Supongo que cuando nuestro primer tatarabuelo se subió a lo alto del monte de A Curota y pudo comprobar las vistas de lo que es nuestro hogar, sin duda todavía mucho más hermosas que las de ahora, algo en su interior se removió hasta conmoverlo, tal es el efecto que provoca en nosotros la belleza. Aunque es un concepto absolutamente subjetivo y personal, todos la buscamos en nuestras vidas, ya sea en ese rostro que anhelas; en ese paisaje que te abstrae; en esa melodía que te subyuga o en esas palabras que te seducen.
Aunque en ocasiones lo olvidemos, vivimos por y para la belleza en todas sus formas y estados, en todas sus sonidos y silencios. Sin la belleza a nuestro alrededor somos tinieblas e incluso en la tiniebla misma alguna mente encuentra la hermosura.

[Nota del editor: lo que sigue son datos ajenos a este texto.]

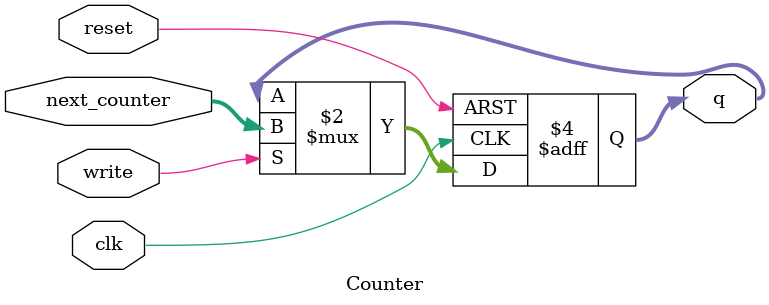
<source format=v>
module  Counter(
input clk, reset,
input[3:0] next_counter,
input write,
output reg[3:0] q
);
always @(posedge clk or posedge reset)begin
if(reset)
q <= 4'd0;
else if(write)
q <= next_counter;
end  
endmodule

</source>
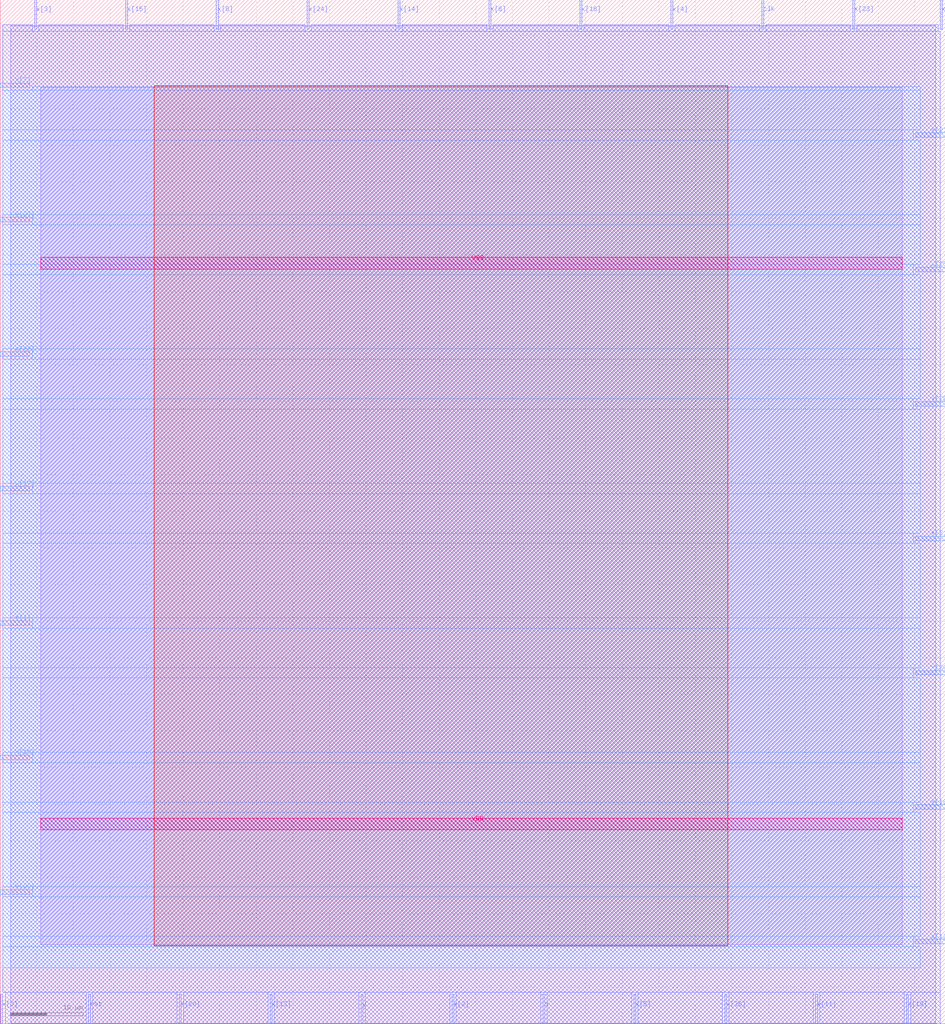
<source format=lef>
VERSION 5.7 ;
  NAMESCASESENSITIVE ON ;
  NOWIREEXTENSIONATPIN ON ;
  DIVIDERCHAR "/" ;
  BUSBITCHARS "[]" ;
UNITS
  DATABASE MICRONS 200 ;
END UNITS

MACRO spm
  CLASS BLOCK ;
  FOREIGN spm ;
  ORIGIN 0.000 0.000 ;
  SIZE 129.135 BY 139.855 ;
  PIN clk
    DIRECTION INPUT ;
    PORT
      LAYER met2 ;
        RECT 104.050 135.855 104.330 139.855 ;
    END
  END clk
  PIN p
    DIRECTION OUTPUT TRISTATE ;
    PORT
      LAYER met2 ;
        RECT 74.150 0.000 74.430 4.000 ;
    END
  END p
  PIN rst
    DIRECTION INPUT ;
    PORT
      LAYER met2 ;
        RECT 12.050 0.000 12.330 4.000 ;
    END
  END rst
  PIN x[0]
    DIRECTION INPUT ;
    PORT
      LAYER met2 ;
        RECT 0.090 0.000 0.370 4.000 ;
    END
  END x[0]
  PIN x[10]
    DIRECTION INPUT ;
    PORT
      LAYER met3 ;
        RECT 0.000 36.080 4.000 36.680 ;
    END
  END x[10]
  PIN x[11]
    DIRECTION INPUT ;
    PORT
      LAYER met2 ;
        RECT 111.410 0.000 111.690 4.000 ;
    END
  END x[11]
  PIN x[12]
    DIRECTION INPUT ;
    PORT
      LAYER met3 ;
        RECT 125.135 10.920 129.135 11.520 ;
    END
  END x[12]
  PIN x[13]
    DIRECTION INPUT ;
    PORT
      LAYER met2 ;
        RECT 36.890 0.000 37.170 4.000 ;
    END
  END x[13]
  PIN x[14]
    DIRECTION INPUT ;
    PORT
      LAYER met2 ;
        RECT 54.370 135.855 54.650 139.855 ;
    END
  END x[14]
  PIN x[15]
    DIRECTION INPUT ;
    PORT
      LAYER met2 ;
        RECT 17.110 135.855 17.390 139.855 ;
    END
  END x[15]
  PIN x[16]
    DIRECTION INPUT ;
    PORT
      LAYER met2 ;
        RECT 79.210 135.855 79.490 139.855 ;
    END
  END x[16]
  PIN x[17]
    DIRECTION INPUT ;
    PORT
      LAYER met3 ;
        RECT 0.000 72.800 4.000 73.400 ;
    END
  END x[17]
  PIN x[18]
    DIRECTION INPUT ;
    PORT
      LAYER met3 ;
        RECT 125.135 29.280 129.135 29.880 ;
    END
  END x[18]
  PIN x[19]
    DIRECTION INPUT ;
    PORT
      LAYER met2 ;
        RECT 123.830 0.000 124.110 4.000 ;
    END
  END x[19]
  PIN x[1]
    DIRECTION INPUT ;
    PORT
      LAYER met3 ;
        RECT 0.000 54.440 4.000 55.040 ;
    END
  END x[1]
  PIN x[20]
    DIRECTION INPUT ;
    PORT
      LAYER met2 ;
        RECT 24.470 0.000 24.750 4.000 ;
    END
  END x[20]
  PIN x[21]
    DIRECTION INPUT ;
    PORT
      LAYER met3 ;
        RECT 125.135 121.080 129.135 121.680 ;
    END
  END x[21]
  PIN x[22]
    DIRECTION INPUT ;
    PORT
      LAYER met3 ;
        RECT 0.000 91.160 4.000 91.760 ;
    END
  END x[22]
  PIN x[23]
    DIRECTION INPUT ;
    PORT
      LAYER met2 ;
        RECT 116.470 135.855 116.750 139.855 ;
    END
  END x[23]
  PIN x[24]
    DIRECTION INPUT ;
    PORT
      LAYER met2 ;
        RECT 41.950 135.855 42.230 139.855 ;
    END
  END x[24]
  PIN x[25]
    DIRECTION INPUT ;
    PORT
      LAYER met3 ;
        RECT 125.135 102.720 129.135 103.320 ;
    END
  END x[25]
  PIN x[26]
    DIRECTION INPUT ;
    PORT
      LAYER met2 ;
        RECT 98.990 0.000 99.270 4.000 ;
    END
  END x[26]
  PIN x[27]
    DIRECTION INPUT ;
    PORT
      LAYER met3 ;
        RECT 0.000 109.520 4.000 110.120 ;
    END
  END x[27]
  PIN x[28]
    DIRECTION INPUT ;
    PORT
      LAYER met3 ;
        RECT 125.135 84.360 129.135 84.960 ;
    END
  END x[28]
  PIN x[29]
    DIRECTION INPUT ;
    PORT
      LAYER met3 ;
        RECT 0.000 17.720 4.000 18.320 ;
    END
  END x[29]
  PIN x[2]
    DIRECTION INPUT ;
    PORT
      LAYER met2 ;
        RECT 61.730 0.000 62.010 4.000 ;
    END
  END x[2]
  PIN x[30]
    DIRECTION INPUT ;
    PORT
      LAYER met3 ;
        RECT 125.135 47.640 129.135 48.240 ;
    END
  END x[30]
  PIN x[31]
    DIRECTION INPUT ;
    PORT
      LAYER met3 ;
        RECT 125.135 66.000 129.135 66.600 ;
    END
  END x[31]
  PIN x[3]
    DIRECTION INPUT ;
    PORT
      LAYER met2 ;
        RECT 4.690 135.855 4.970 139.855 ;
    END
  END x[3]
  PIN x[4]
    DIRECTION INPUT ;
    PORT
      LAYER met2 ;
        RECT 91.630 135.855 91.910 139.855 ;
    END
  END x[4]
  PIN x[5]
    DIRECTION INPUT ;
    PORT
      LAYER met2 ;
        RECT 86.570 0.000 86.850 4.000 ;
    END
  END x[5]
  PIN x[6]
    DIRECTION INPUT ;
    PORT
      LAYER met2 ;
        RECT 66.790 135.855 67.070 139.855 ;
    END
  END x[6]
  PIN x[7]
    DIRECTION INPUT ;
    PORT
      LAYER met3 ;
        RECT 0.000 127.880 4.000 128.480 ;
    END
  END x[7]
  PIN x[8]
    DIRECTION INPUT ;
    PORT
      LAYER met2 ;
        RECT 29.530 135.855 29.810 139.855 ;
    END
  END x[8]
  PIN x[9]
    DIRECTION INPUT ;
    PORT
      LAYER met2 ;
        RECT 128.430 135.855 128.710 139.855 ;
    END
  END x[9]
  PIN y
    DIRECTION INPUT ;
    PORT
      LAYER met2 ;
        RECT 49.310 0.000 49.590 4.000 ;
    END
  END y
  PIN VDD
    DIRECTION INPUT ;
    PORT
      LAYER met5 ;
        RECT 5.520 26.490 123.280 28.090 ;
    END
  END VDD
  PIN VSS
    DIRECTION INPUT ;
    PORT
      LAYER met5 ;
        RECT 5.520 103.080 123.280 104.680 ;
    END
  END VSS
  OBS
      LAYER li1 ;
        RECT 5.520 10.795 123.280 127.925 ;
      LAYER met1 ;
        RECT 1.450 0.040 127.810 136.300 ;
      LAYER met2 ;
        RECT 0.370 135.575 4.410 136.410 ;
        RECT 5.250 135.575 16.830 136.410 ;
        RECT 17.670 135.575 29.250 136.410 ;
        RECT 30.090 135.575 41.670 136.410 ;
        RECT 42.510 135.575 54.090 136.410 ;
        RECT 54.930 135.575 66.510 136.410 ;
        RECT 67.350 135.575 78.930 136.410 ;
        RECT 79.770 135.575 91.350 136.410 ;
        RECT 92.190 135.575 103.770 136.410 ;
        RECT 104.610 135.575 116.190 136.410 ;
        RECT 117.030 135.575 128.150 136.410 ;
        RECT 0.370 4.280 128.430 135.575 ;
        RECT 0.650 0.010 11.770 4.280 ;
        RECT 12.610 0.010 24.190 4.280 ;
        RECT 25.030 0.010 36.610 4.280 ;
        RECT 37.450 0.010 49.030 4.280 ;
        RECT 49.870 0.010 61.450 4.280 ;
        RECT 62.290 0.010 73.870 4.280 ;
        RECT 74.710 0.010 86.290 4.280 ;
        RECT 87.130 0.010 98.710 4.280 ;
        RECT 99.550 0.010 111.130 4.280 ;
        RECT 111.970 0.010 123.550 4.280 ;
        RECT 124.390 0.010 128.430 4.280 ;
      LAYER met3 ;
        RECT 4.400 127.480 125.730 128.005 ;
        RECT 0.310 122.080 125.730 127.480 ;
        RECT 0.310 120.680 124.735 122.080 ;
        RECT 0.310 110.520 125.730 120.680 ;
        RECT 4.400 109.120 125.730 110.520 ;
        RECT 0.310 103.720 125.730 109.120 ;
        RECT 0.310 102.320 124.735 103.720 ;
        RECT 0.310 92.160 125.730 102.320 ;
        RECT 4.400 90.760 125.730 92.160 ;
        RECT 0.310 85.360 125.730 90.760 ;
        RECT 0.310 83.960 124.735 85.360 ;
        RECT 0.310 73.800 125.730 83.960 ;
        RECT 4.400 72.400 125.730 73.800 ;
        RECT 0.310 67.000 125.730 72.400 ;
        RECT 0.310 65.600 124.735 67.000 ;
        RECT 0.310 55.440 125.730 65.600 ;
        RECT 4.400 54.040 125.730 55.440 ;
        RECT 0.310 48.640 125.730 54.040 ;
        RECT 0.310 47.240 124.735 48.640 ;
        RECT 0.310 37.080 125.730 47.240 ;
        RECT 4.400 35.680 125.730 37.080 ;
        RECT 0.310 30.280 125.730 35.680 ;
        RECT 0.310 28.880 124.735 30.280 ;
        RECT 0.310 18.720 125.730 28.880 ;
        RECT 4.400 17.320 125.730 18.720 ;
        RECT 0.310 11.920 125.730 17.320 ;
        RECT 0.310 10.520 124.735 11.920 ;
        RECT 0.310 7.655 125.730 10.520 ;
      LAYER met4 ;
        RECT 21.040 10.640 99.440 128.080 ;
  END
END spm

</source>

No se confundan, no me he mudado a ese campo de caramelos en el que habitan los escritores de autoayuda -esos gurús neutrales que de una boñiga hacen una manzana-, es solamente que esta semana me he dado cuenta de que, a pesar de vivir entre tanto ruido y confusión y viéndonos aún en el peor de los escenarios al que nos puedan someter las circunstancias, el cerebro siempre saca un segundo para admirar y analizar la belleza y ese segundo nos sana, al menos un instante.
Quizá esto que digo sea de Perogrullo para algunos de ustedes, espero que sepan disculparme y más aún, que sean legión los que me tachen de necio por no haber sido mucho antes consciente de este hecho. Estaba buscando la felicidad cuando debería haber buscado la belleza.